◆ PROVIDED ENTRIES
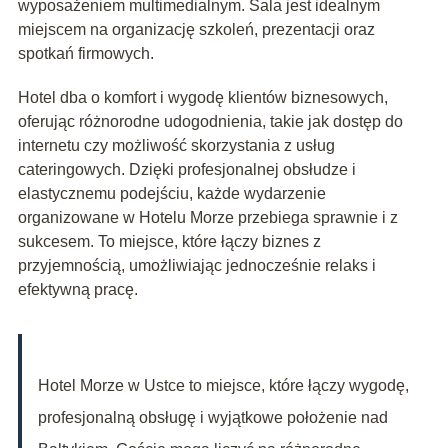
wyposażeniem multimedialnym. Sala jest idealnym
miejscem na organizację szkoleń, prezentacji oraz
spotkań firmowych.
Hotel dba o komfort i wygodę klientów biznesowych,
oferując różnorodne udogodnienia, takie jak dostęp do
internetu czy możliwość skorzystania z usług
cateringowych. Dzięki profesjonalnej obsłudze i
elastycznemu podejściu, każde wydarzenie
organizowane w Hotelu Morze przebiega sprawnie i z
sukcesem. To miejsce, które łączy biznes z
przyjemnością, umożliwiając jednocześnie relaks i
efektywną pracę.
Hotel Morze w Ustce to miejsce, które łączy wygodę,
profesjonalną obsługę i wyjątkowe położenie nad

◆ YOUR ASSIGNMENT
Convert the text in the rows above into a Markdown table with the columns "No." and "Text line", numbering each line in order and omitting blank lines. Leave the pictures out of the table.

◆ EXERCISE OUTPUT
| No. | Text line |
|---|---|
| 1 | wyposażeniem multimedialnym. Sala jest idealnym |
| 2 | miejscem na organizację szkoleń, prezentacji oraz |
| 3 | spotkań firmowych. |
| 4 | Hotel dba o komfort i wygodę klientów biznesowych, |
| 5 | oferując różnorodne udogodnienia, takie jak dostęp do |
| 6 | internetu czy możliwość skorzystania z usług |
| 7 | cateringowych. Dzięki profesjonalnej obsłudze i |
| 8 | elastycznemu podejściu, każde wydarzenie |
| 9 | organizowane w Hotelu Morze przebiega sprawnie i z |
| 10 | sukcesem. To miejsce, które łączy biznes z |
| 11 | przyjemnością, umożliwiając jednocześnie relaks i |
| 12 | efektywną pracę. |
| 13 | Hotel Morze w Ustce to miejsce, które łączy wygodę, |
| 14 | profesjonalną obsługę i wyjątkowe położenie nad |